REGINA -- As the NDP Opposition pushes for long-term care reform, Saskatchewan’s COVID-19 death toll builds – and care homes continue to be the site of a number of coronavirus fatalities.

According to the Ministry of Health, as of Feb. 3, 117 people have died of COVID-19 in Saskatchewan special care homes (also referred to as long-term care homes) and personal care homes since the beginning of the pandemic.

The majority of those deaths have been in private homes. The Ministry said 44 people have died in contract special care homes, which are private for-profit, and 42 deaths have been at affiliate special care homes, which are private non-profit. Ten people have died in private personal care homes, and there have been 19 deaths in SHA special care homes, which are public.


Extendicare – which is the province’s only for-profit provider – faced a major outbreak in December at its Parkside home in Regina. The virus impacted more than 200 residents, triggered an Ombudsman investigation and ignited the NDP’s calls for reform. 

The facility’s death count differs depending on the source; according to the NDP, 43 people died of COVID-19 at Extendicare Parkside, the government said 38 in its letter to the Ombudsman, and Extendicare said 41.

On Jan. 22, the SHA confirmed there had been 41 COVID-19 deaths at Extendicare Parkside – two deaths were removed from the count on Jan. 20. The health authority said the deaths were “not confirmed to be COVID-19 related” though the residents had tested positive for the virus.

The province’s chief medical health officer said there is a detailed discussion before a cause of death is determined and in some cases, a death that was attributed to COVID-19 is revised, or COVID-19 may be an incidental finding.

“There is a confirmation that happens with care providers including physicians,” Dr. Saqib Shahab said during a press conference on Tuesday. “You may have a situation when there is an outbreak, and someone may be COVID positive but actually asymptomatic. The death may have been due to pre-existing conditions or someone was doing poorly in a situation where other factors were involved.”

According to Extendicare, out of the 41 deaths associated with the Extendicare Parkside outbreak, 38 deaths occurred at the Parkside facility and three residents who tested positive after being transferred to Pioneer Village also died. 

There is currently an active outbreak at Extendicare Preston in Saskatoon. Extendicare said as of Tuesday, nine people at the home have died due to COVID-19. 


According to Health Canada, Saskatchewan’s death rate for the last 14 days is eight per 100,000 people – tied with Quebec for the top spot. The province’s COVID-19 death count in January alone was equal to last year’s total.

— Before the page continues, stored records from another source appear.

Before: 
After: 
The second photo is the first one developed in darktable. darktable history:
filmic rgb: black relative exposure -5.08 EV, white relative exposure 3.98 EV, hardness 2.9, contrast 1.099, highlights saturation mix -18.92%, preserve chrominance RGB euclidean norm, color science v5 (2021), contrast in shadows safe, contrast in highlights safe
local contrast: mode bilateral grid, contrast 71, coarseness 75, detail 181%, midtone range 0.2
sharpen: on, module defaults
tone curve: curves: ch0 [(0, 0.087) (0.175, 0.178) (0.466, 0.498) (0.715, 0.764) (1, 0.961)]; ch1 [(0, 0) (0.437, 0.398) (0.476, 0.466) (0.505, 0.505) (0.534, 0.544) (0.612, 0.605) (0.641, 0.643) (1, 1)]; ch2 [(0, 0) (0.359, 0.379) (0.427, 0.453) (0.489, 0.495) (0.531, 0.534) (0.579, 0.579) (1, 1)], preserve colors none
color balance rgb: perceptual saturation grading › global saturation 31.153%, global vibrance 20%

Care facilities in Saskatchewan were relatively unscathed during the first wave of the pandemic, however, the second wave hit homes with blunt force. Out of the 117 COVID-19 deaths in care homes, 108 have happened since Dec. 1.

According to the government’s list of active outbreaks, there are currently 27 outbreaks of the virus listed under various types of care homes.

Health sector consultant Dr. Dennis Kendel said several factors contribute to long-term care home’s vulnerability, including close quarters.

“The proximity of people to one another in older facilities – where there's more than one person in a room – means that [COVID-19] does spread more aggressively than it would if we had a population of elderly people living in their own houses where they can simply stay at home,” said Kendel.

Kendel said the arrival of the U.K. variant in the province “certainly raises more concern.” 

The U.K. variant of the virus – also known as the B.1.1.7. variant – has raced through a long-term care home in a Barrie, Ont. As of Wednesday, there have been 90 diagnoses, with an additional 57 possible cases, and 66 deaths since an outbreak was declared on Jan. 8. 


The Saskatchewan NDP has pleaded with the government for care home reform. On Tuesday, the party called for an end to for-profit care homes and recommended the five Extendicare facilities in the province be transferred to the management of the SHA. 

The premier was asked if his government is interested in taking over Extendicare facilities in Saskatchewan during the province’s COVID-19 update on Tuesday.

“I think the people of Saskatchewan know very well we have committed vast amounts of resources to ensure that long term care in Saskatchewan is as safe as it can possibly be,” responded Moe.

The NDP has also called for Extendicare’s financial agreements to be included in the Ombudsman’s investigation. The party claimed the provider has continued to pay dividends to its shareholders throughout the pandemic.

In a statement, Extendicare said it continues to invest in protections for staff and residents, and its “long standing dividend practices are not a barrier to these investments.”

Dr. Dennis Kendel said the arrangement the NDP is calling for need to be considered “not just in the heat of the moment” but on a long-term basis.

According to Kendel, privately operated facilities can be safe, so long as “rigorous” standards and inspection practices are in place, and residents come first.

“You need to have some regulations that guarantee that the operators of such facilities don't make the return on investment to investors a higher priority than residence safety,” said Kendel. 

Extendicare emphasized that it has taken “decisive steps” throughout the pandemic to protect residents. Spokesperson Laura Gallant said the care home provider has spent $42.5 million on pandemic measures and received approximately $22.7 million in government funding from various pandemic program that partially offsets those costs.